-- INSTRUCTIONS TO FOLLOW --
Reproduce, character for character, the lines below from the first through the one with "<h2> Overview of Tutorial </h2>". Leave pictures out.
══ DATA UNDER STUDY ══
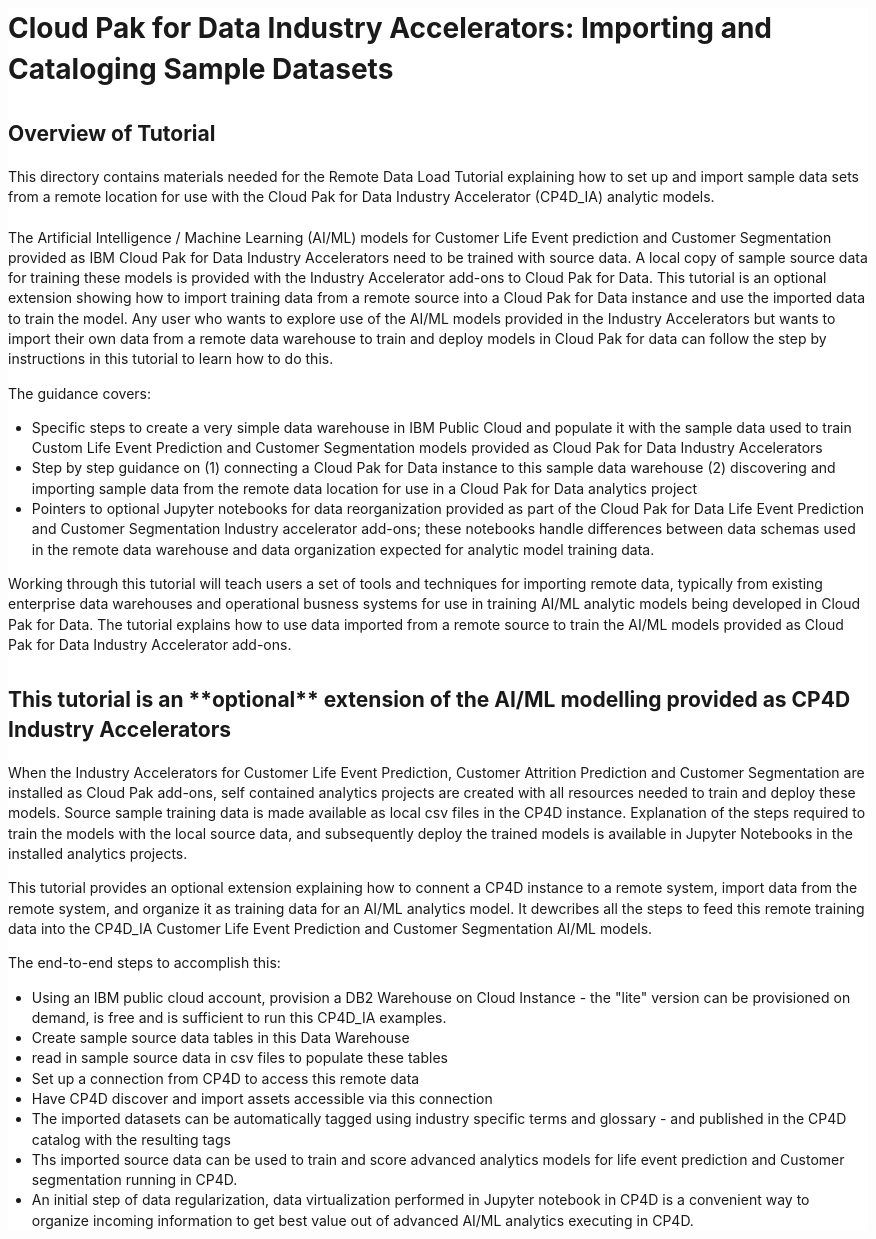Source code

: <h1> Cloud Pak for Data Industry Accelerators: Importing and Cataloging Sample Datasets </h1>
<h2> Overview of Tutorial </h2>
This directory contains materials needed for the Remote Data Load Tutorial explaining how to set up and import sample data sets from a remote location for use with the Cloud Pak for Data Industry Accelerator (CP4D_IA) analytic models. 
<br>
<br>
The  Artificial Intelligence / Machine Learning (AI/ML) models for Customer Life Event prediction and Customer Segmentation provided as  IBM Cloud Pak for Data Industry Accelerators need to be trained with source data. A local copy of sample source data for training these models is provided with the Industry Accelerator add-ons to Cloud Pak for Data. This tutorial is an optional extension showing how to import training data from a remote source into a Cloud Pak for Data instance and use the imported data to train the model. Any user who wants to explore use of the AI/ML models provided in the Industry Accelerators but wants to import their own data from a remote data warehouse to train and deploy models in Cloud Pak for data can follow the step by instructions in this tutorial to learn how to do this. 

The guidance covers: 
*  Specific steps to create a very simple data warehouse in IBM Public Cloud and populate it with the sample data used to train Custom Life Event Prediction and Customer Segmentation models provided as Cloud Pak for Data Industry Accelerators
*  Step by step guidance on (1) connecting a Cloud Pak for Data instance to this sample data warehouse (2) discovering and importing sample data from the remote data location for use in a Cloud Pak for Data analytics project 
*  Pointers to optional Jupyter notebooks for data reorganization provided as part of the Cloud Pak for Data Life Event Prediction and Customer Segmentation Industry accelerator add-ons; these notebooks handle differences between data schemas used in the remote data warehouse and data organization expected for analytic model training data. 

Working through this tutorial will teach users a set of tools and  techniques for importing remote data, typically from existing enterprise data warehouses and operational busness systems for use in training AI/ML analytic models being developed in Cloud Pak for Data.  The tutorial explains how to use data imported from a remote source to train the AI/ML models provided as Cloud Pak for Data Industry Accelerator add-ons.  


<h2> This tutorial is an **optional** extension of the AI/ML modelling provided as CP4D Industry Accelerators </h2>
When the Industry Accelerators for Customer Life Event Prediction, Customer Attrition Prediction and Customer Segmentation are installed as Cloud Pak add-ons, self contained analytics projects are created with all resources needed to train and deploy these models. Source sample training data is made available as local csv files in the CP4D instance. Explanation of the steps required to train the models with the local source data, and subsequently deploy the trained models is available in Jupyter Notebooks in the installed analytics projects. 

This tutorial provides an optional extension explaining how to connent a CP4D instance to a remote system, import data from the remote system, and organize it as training data for an AI/ML analytics model.  It dewcribes all the steps to feed this remote training data into the CP4D_IA Customer Life Event Prediction and Customer Segmentation AI/ML models. 

The end-to-end steps to accomplish this: 
 *  Using an IBM public cloud account, provision a DB2 Warehouse on Cloud Instance - the "lite" version can be provisioned on demand, is free and is sufficient to run this CP4D_IA examples. 
 *  Create sample source data tables in this Data Warehouse
 *  read in sample source data in csv files to  populate these tables 
 *  Set up a connection from CP4D to access this remote data 
 *  Have CP4D discover  and import assets accessible via this connection
 *  The  imported datasets can be automatically tagged using  industry specific terms and glossary -  and published in the CP4D catalog with the resulting tags 
 *  Ths imported source data can be used to train and score advanced analytics models for life event prediction and Customer segmentation running in CP4D. 
 *  An initial step of data regularization, data virtualization performed in Jupyter notebook in CP4D is a convenient way to organize incoming information to get best value out of advanced AI/ML analytics executing in CP4D. 
 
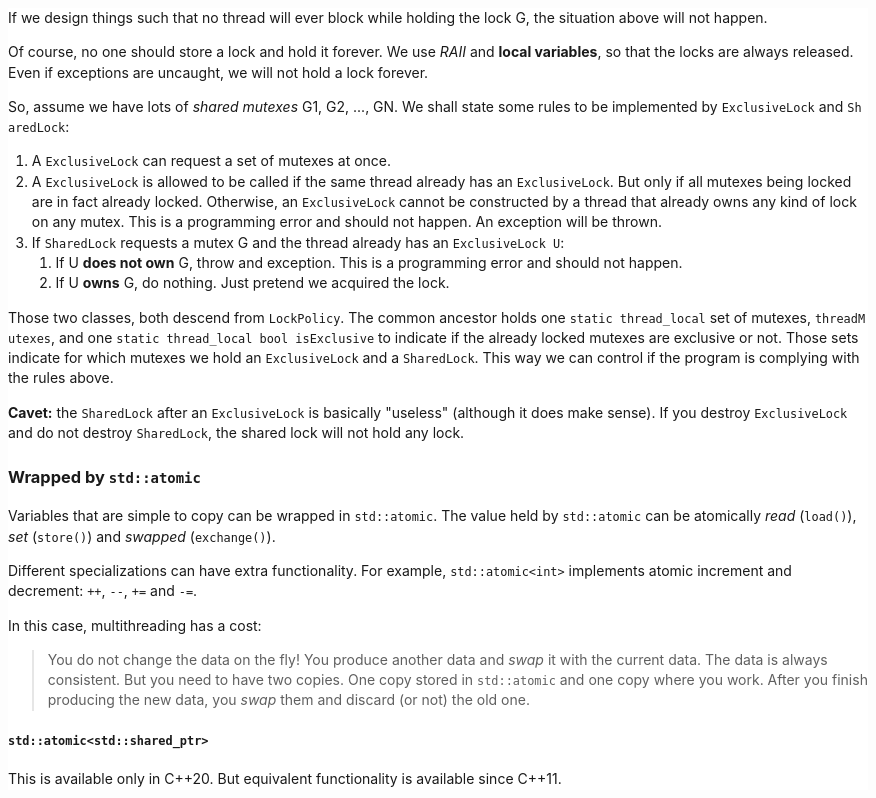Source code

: If we design things such that no thread will ever block while holding the lock G,
the situation above will not happen.

Of course, no one should store a lock and hold it forever.
We use *RAII* and **local variables**, so that the locks are always released.
Even if exceptions are uncaught, we will not hold a lock forever.


So, assume we have lots of *shared mutexes* G1, G2, ..., GN.
We shall state some rules to be implemented by `ExclusiveLock` and `SharedLock`:
1. A `ExclusiveLock` can request a set of mutexes at once.
2. A `ExclusiveLock` is allowed to be called if the same thread already has an `ExclusiveLock`.
   But only if all mutexes being locked are in fact already locked.
   Otherwise, an `ExclusiveLock` cannot be constructed by a thread
   that already owns any kind of lock on any mutex.
   This is a programming error and should not happen. An exception will be thrown.
3. If `SharedLock` requests a mutex G and the thread already has an `ExclusiveLock U`:
    1. If U **does not own** G, throw and exception.
       This is a programming error and should not happen.
    2. If U **owns** G, do nothing. Just pretend we acquired the lock.

Those two classes, both descend from `LockPolicy`.
The common ancestor holds one `static thread_local` set of mutexes, `threadMutexes`,
and one `static thread_local bool isExclusive` to indicate if the already locked mutexes
are exclusive or not.
Those sets indicate for which mutexes we hold an `ExclusiveLock` and a `SharedLock`.
This way we can control if the program is complying with the rules above.

**Cavet:** the `SharedLock` after an `ExclusiveLock` is basically "useless" (although it does make sense).
If you destroy `ExclusiveLock` and do not destroy `SharedLock`,
the shared lock will not hold any lock.


### Wrapped by `std::atomic`

Variables that are simple to copy can be wrapped in `std::atomic`.
The value held by `std::atomic` can be atomically
*read* (`load()`), *set* (`store()`) and *swapped* (`exchange()`).

Different specializations can have extra functionality.
For example, `std::atomic<int>` implements atomic increment and decrement: `++`, `--`, `+=` and `-=`.

In this case, multithreading has a cost:
> You do not change the data on the fly!
> You produce another data and *swap* it with the current data.
> The data is always consistent. But you need to have two copies.
> One copy stored in `std::atomic` and one copy where you work.
> After you finish producing the new data, you *swap* them and discard (or not) the old one.


#### `std::atomic<std::shared_ptr>`

This is available only in C++20.
But equivalent functionality is available since C++11.
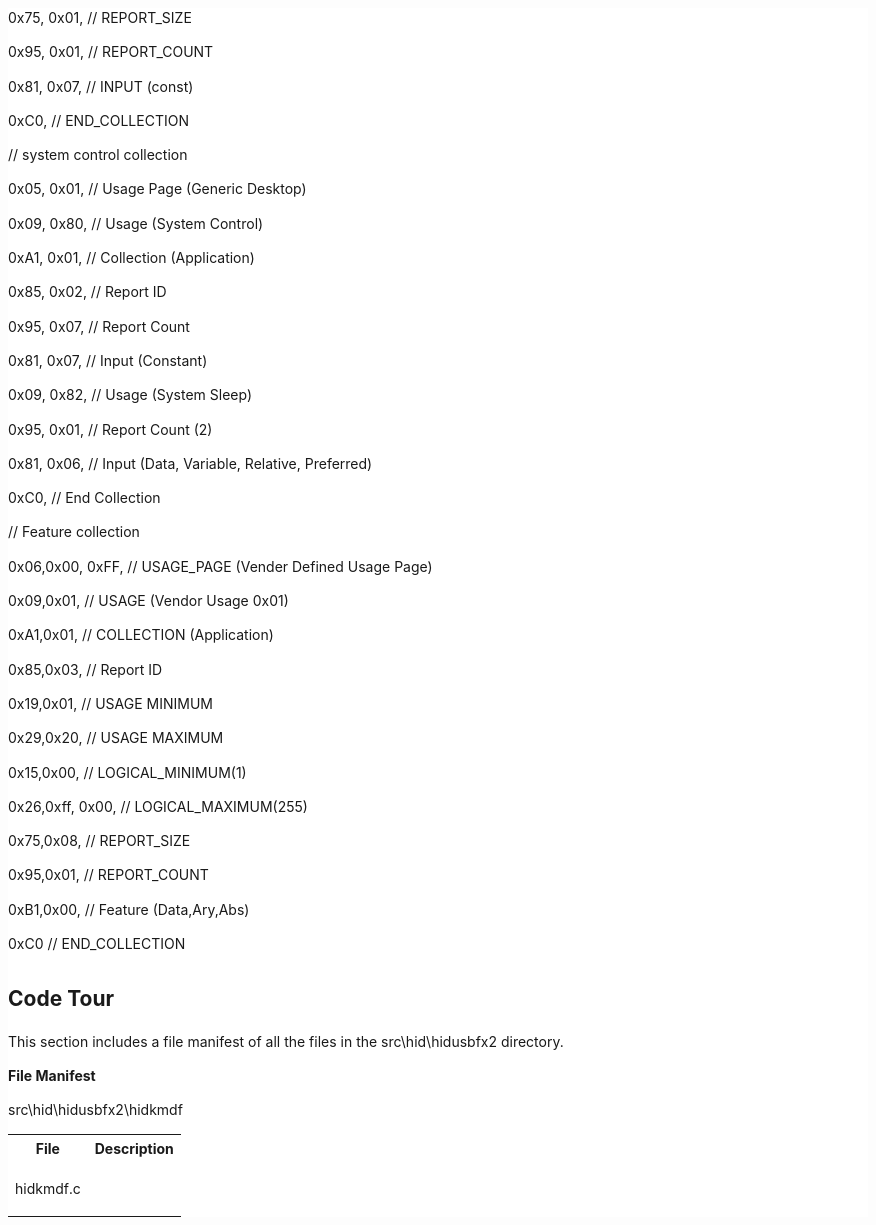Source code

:    0x75, 0x01,  //  REPORT_SIZE 
 
   0x95, 0x01,  //  REPORT_COUNT
 
   0x81, 0x07,  //  INPUT (const)
 
   0xC0,  // END_COLLECTION
 
   // system control collection
 
   0x05, 0x01,  // Usage Page (Generic Desktop)
 
   0x09, 0x80,  // Usage (System Control)
 
   0xA1, 0x01,  // Collection (Application)
 
   0x85, 0x02,  //  Report ID 
 
   0x95, 0x07,  //  Report Count 
 
   0x81, 0x07,  //  Input (Constant)  
 
   0x09, 0x82,  //  Usage (System Sleep)
 
   0x95, 0x01,  //  Report Count (2)
 
   0x81, 0x06,  //  Input (Data, Variable, Relative, Preferred)
 
   0xC0,  // End Collection
 
   // Feature collection
 
   0x06,0x00, 0xFF,  // USAGE_PAGE (Vender Defined Usage Page)
 
   0x09,0x01,  // USAGE (Vendor Usage 0x01)
 
   0xA1,0x01,  // COLLECTION (Application)
 
   0x85,0x03,  // Report ID 
 
   0x19,0x01,  //  USAGE MINIMUM 
 
   0x29,0x20,  //  USAGE MAXIMUM 
 
   0x15,0x00,  //  LOGICAL_MINIMUM(1)
 
   0x26,0xff, 0x00,  //  LOGICAL_MAXIMUM(255)
 
   0x75,0x08,  //  REPORT_SIZE 
 
   0x95,0x01,  //  REPORT_COUNT 
 
   0xB1,0x00,  //  Feature (Data,Ary,Abs)
 
   0xC0  // END_COLLECTION </pre>
</td>
</tr>
</tbody>
</table>
</span></div>
<h2><a id="_______Code_Tour"></a><a id="_______code_tour"></a><a id="_______CODE_TOUR"></a>Code Tour</h2>
<p>This section includes a file manifest of all the files in the src\hid\hidusbfx2 directory.</p>
<p><b>File Manifest</b> </p>
<p>src\hid\hidusbfx2\hidkmdf </p>
<table>
<tbody>
<tr>
<th>File</th>
<th>Description</th>
</tr>
<tr>
<td>
<p>hidkmdf.c </p>
</td>
<td>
═══
-- WORKED SOLUTION --
Source code

: <h1> Cloud Pak for Data Industry Accelerators: Importing and Cataloging Sample Datasets </h1>
<h2> Overview of Tutorial </h2>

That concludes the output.